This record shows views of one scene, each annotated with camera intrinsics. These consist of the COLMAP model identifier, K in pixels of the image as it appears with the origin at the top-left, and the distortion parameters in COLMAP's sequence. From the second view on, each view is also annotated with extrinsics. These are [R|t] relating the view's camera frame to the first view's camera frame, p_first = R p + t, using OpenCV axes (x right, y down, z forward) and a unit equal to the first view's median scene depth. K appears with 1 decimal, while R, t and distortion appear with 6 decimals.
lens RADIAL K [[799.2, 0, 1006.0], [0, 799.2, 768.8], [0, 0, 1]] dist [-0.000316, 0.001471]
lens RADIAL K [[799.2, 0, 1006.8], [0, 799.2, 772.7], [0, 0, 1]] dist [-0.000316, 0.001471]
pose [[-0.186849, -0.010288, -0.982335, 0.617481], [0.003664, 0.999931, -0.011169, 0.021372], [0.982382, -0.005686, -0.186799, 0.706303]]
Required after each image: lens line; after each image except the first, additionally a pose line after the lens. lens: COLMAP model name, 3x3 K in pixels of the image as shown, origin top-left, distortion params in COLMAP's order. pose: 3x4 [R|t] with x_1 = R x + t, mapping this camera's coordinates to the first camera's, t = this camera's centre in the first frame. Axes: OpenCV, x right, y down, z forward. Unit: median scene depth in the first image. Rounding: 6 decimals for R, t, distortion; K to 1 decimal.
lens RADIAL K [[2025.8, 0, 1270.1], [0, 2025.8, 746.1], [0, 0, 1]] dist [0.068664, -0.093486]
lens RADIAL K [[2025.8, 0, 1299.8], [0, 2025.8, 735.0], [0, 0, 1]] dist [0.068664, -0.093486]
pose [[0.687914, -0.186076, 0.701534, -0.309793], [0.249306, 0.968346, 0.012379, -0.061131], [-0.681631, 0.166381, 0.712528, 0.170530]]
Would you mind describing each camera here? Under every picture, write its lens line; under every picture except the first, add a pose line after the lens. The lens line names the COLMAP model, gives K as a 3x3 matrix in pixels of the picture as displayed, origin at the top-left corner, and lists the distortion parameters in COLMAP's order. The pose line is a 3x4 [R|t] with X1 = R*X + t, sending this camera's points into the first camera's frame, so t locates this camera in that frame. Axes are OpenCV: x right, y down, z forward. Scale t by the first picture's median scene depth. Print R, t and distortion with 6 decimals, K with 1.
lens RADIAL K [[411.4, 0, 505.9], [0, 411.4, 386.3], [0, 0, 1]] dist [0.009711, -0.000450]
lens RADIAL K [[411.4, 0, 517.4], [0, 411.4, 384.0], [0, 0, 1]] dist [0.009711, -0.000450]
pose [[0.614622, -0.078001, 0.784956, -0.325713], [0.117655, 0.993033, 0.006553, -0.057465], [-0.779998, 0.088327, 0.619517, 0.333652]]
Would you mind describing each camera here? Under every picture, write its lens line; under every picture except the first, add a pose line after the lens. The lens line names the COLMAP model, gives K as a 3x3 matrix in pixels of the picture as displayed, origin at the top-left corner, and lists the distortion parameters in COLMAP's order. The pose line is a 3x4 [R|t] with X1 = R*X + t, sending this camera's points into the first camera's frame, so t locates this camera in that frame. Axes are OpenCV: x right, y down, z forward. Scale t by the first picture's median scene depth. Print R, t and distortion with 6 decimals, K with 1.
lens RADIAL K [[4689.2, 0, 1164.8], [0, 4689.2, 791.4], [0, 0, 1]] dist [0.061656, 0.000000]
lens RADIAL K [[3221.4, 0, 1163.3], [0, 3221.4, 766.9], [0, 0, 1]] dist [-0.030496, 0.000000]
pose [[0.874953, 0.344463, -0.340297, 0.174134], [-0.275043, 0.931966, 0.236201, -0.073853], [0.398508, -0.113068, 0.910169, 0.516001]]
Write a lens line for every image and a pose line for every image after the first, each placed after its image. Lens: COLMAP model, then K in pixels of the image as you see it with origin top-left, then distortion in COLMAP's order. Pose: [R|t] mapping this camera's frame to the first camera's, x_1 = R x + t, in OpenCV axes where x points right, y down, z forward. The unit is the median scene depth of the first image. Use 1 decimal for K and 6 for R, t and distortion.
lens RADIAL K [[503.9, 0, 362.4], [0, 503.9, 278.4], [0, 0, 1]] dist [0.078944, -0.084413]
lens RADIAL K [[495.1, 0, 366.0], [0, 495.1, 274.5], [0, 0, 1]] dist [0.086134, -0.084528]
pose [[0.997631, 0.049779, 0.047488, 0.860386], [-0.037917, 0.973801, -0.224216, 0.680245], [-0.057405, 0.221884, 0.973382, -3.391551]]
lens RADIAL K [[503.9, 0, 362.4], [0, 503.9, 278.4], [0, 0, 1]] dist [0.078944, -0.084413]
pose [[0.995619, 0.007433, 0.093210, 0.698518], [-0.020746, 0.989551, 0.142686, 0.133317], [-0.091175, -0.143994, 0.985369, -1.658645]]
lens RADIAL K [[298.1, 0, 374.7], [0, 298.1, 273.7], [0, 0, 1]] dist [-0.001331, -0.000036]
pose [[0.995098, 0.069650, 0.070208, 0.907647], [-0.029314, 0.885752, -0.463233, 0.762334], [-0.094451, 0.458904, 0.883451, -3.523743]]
***
Exercise requirements: From the line containing "Write a lens" through the last line of the entries above, print every line exactly, including both ends, and nothing else.

Solution to the problem:
Write a lens line for every image and a pose line for every image after the first, each placed after its image. Lens: COLMAP model, then K in pixels of the image as you see it with origin top-left, then distortion in COLMAP's order. Pose: [R|t] mapping this camera's frame to the first camera's, x_1 = R x + t, in OpenCV axes where x points right, y down, z forward. The unit is the median scene depth of the first image. Use 1 decimal for K and 6 for R, t and distortion.
lens RADIAL K [[503.9, 0, 362.4], [0, 503.9, 278.4], [0, 0, 1]] dist [0.078944, -0.084413]
lens RADIAL K [[495.1, 0, 366.0], [0, 495.1, 274.5], [0, 0, 1]] dist [0.086134, -0.084528]
pose [[0.997631, 0.049779, 0.047488, 0.860386], [-0.037917, 0.973801, -0.224216, 0.680245], [-0.057405, 0.221884, 0.973382, -3.391551]]
lens RADIAL K [[503.9, 0, 362.4], [0, 503.9, 278.4], [0, 0, 1]] dist [0.078944, -0.084413]
pose [[0.995619, 0.007433, 0.093210, 0.698518], [-0.020746, 0.989551, 0.142686, 0.133317], [-0.091175, -0.143994, 0.985369, -1.658645]]
lens RADIAL K [[298.1, 0, 374.7], [0, 298.1, 273.7], [0, 0, 1]] dist [-0.001331, -0.000036]
pose [[0.995098, 0.069650, 0.070208, 0.907647], [-0.029314, 0.885752, -0.463233, 0.762334], [-0.094451, 0.458904, 0.883451, -3.523743]]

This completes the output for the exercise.